To find the feature combination that best fits our model, we run the cross validation on every possible feature combination and check which combination performs better in multiple iterations.
In below example, we divide our dataset for 2008 medal count into train and test dataset with a split ratio of 0.7:0.3 (train : test). Then we perform model fit and find the predictive log likelihood of each feature combination. We repeat this over 100 times and check which feature combination provides the highest predicitve log likelihood. In our case, after 100 repetitions, we see that model1 (with the feature of GDP only) has highest predictive probability maximum number of times.If we execute the iteration multiple times, each time model1 gets the highest predictive likelihood.
**Conclusion:** We can say that Model1 is the best model as selected by cross validation approach. This conclusion agrees with task 2.1 where we choose Model1 as best model based on lowest AIC score.
```{r eval=TRUE}
winner = rep(NA, 1)
for (iteration in 1:100){
index = createDataPartition(df2008$Medal2008, p = 0.70, list = FALSE)
train_data = df2008[index, ]
test_data = df2008[-index, ]
#List of possible models
formulas = c("Medal2008 ~ GDP", "Medal2008 ~ Population", "Medal2008 ~ GDP+Population")
predictive_log_likelihood = rep(NA, length(formulas))
for (i in 1:length(formulas)){
#Fit a linear regression model with the training data
current_model = glm(formula = formulas[i], data = train_data)
#Extract the 'dispersion parameter' from the model which is an unbiased estimate for the residual
sigma = sqrt(summary(current_model)$dispersion)
#Now use this model to evaulate the probability of the test outputs
#Get the predicted mean for each new data point
ypredict_mean = predict(current_model, test_data)
#Now calculate the predictive log probability by summing the
#log probability of each output value in the test data
predictive_log_likelihood[i] = sum(dnorm(test_data$Medal2008, ypredict_mean, sigma, log=TRUE))
}
#Find the winning model for this iteration
winner[iteration] = which.max(predictive_log_likelihood)
}
#Plot a histogram of how often each model wins
wdf <- data.frame("Models" = winner)
wdf %>% ggplot(aes(Models)) +
geom_histogram(binwidth=1,col="black", fill="blue" ,alpha = .2) +
stat_bin(binwidth=1, geom='text', color='black', aes(label=..count..),
position=position_stack(vjust = 0.5) )
```
***
#### **Sub question 2.3** Using the 3 fitted models from Model selection task1, predict the results of Rio 2012. Which model predicts best?
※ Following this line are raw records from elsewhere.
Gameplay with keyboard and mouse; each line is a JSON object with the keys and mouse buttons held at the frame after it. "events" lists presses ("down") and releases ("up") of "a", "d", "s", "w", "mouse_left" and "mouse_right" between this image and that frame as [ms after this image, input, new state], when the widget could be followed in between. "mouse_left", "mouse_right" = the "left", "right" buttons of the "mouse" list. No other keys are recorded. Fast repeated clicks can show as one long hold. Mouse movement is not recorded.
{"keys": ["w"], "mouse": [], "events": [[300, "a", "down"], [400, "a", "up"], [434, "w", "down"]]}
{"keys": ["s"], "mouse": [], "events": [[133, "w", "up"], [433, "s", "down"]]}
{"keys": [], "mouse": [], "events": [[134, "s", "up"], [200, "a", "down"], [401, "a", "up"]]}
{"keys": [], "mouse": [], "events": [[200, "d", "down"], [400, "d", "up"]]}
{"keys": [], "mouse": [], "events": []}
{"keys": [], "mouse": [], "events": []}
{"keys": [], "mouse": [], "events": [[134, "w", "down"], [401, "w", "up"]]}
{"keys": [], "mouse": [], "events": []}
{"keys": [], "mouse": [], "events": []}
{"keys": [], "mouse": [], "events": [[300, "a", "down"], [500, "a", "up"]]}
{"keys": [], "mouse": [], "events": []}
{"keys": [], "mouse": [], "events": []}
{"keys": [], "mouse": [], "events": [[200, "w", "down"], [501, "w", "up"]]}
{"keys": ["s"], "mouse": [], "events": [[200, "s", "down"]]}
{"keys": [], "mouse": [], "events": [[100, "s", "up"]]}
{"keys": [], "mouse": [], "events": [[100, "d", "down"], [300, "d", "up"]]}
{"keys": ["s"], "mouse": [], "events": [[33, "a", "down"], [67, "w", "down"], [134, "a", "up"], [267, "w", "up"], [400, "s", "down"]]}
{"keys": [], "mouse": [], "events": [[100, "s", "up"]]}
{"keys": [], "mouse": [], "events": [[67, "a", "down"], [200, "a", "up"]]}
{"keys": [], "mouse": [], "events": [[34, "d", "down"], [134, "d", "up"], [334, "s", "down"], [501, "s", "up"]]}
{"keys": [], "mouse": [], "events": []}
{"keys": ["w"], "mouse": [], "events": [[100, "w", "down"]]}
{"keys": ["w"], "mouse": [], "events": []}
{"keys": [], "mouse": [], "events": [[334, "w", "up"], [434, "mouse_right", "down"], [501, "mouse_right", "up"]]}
Justify your reasoning. Compare the results with earlier results on model performance.
**Solution:**
__Interpretation of prediction result:__
We predicted the 2012 medal counts using the 3 models different created in 2.1 task. The results of prediction are documented below.
* Model1 - GDP only - model has a correlation between actual and predicted medal count as 0.8253. The plot of actual vs predicted shows that most of the predictions are close to actual count.
* Model2 - Population only - model has a correlation between actual and predicted medal count as 0.43 which is very low. The plot of actual vs predicted shows that most of the predictions are concentrated around value 9 which is our intercept of model2. This means population has no influene on prediction at all.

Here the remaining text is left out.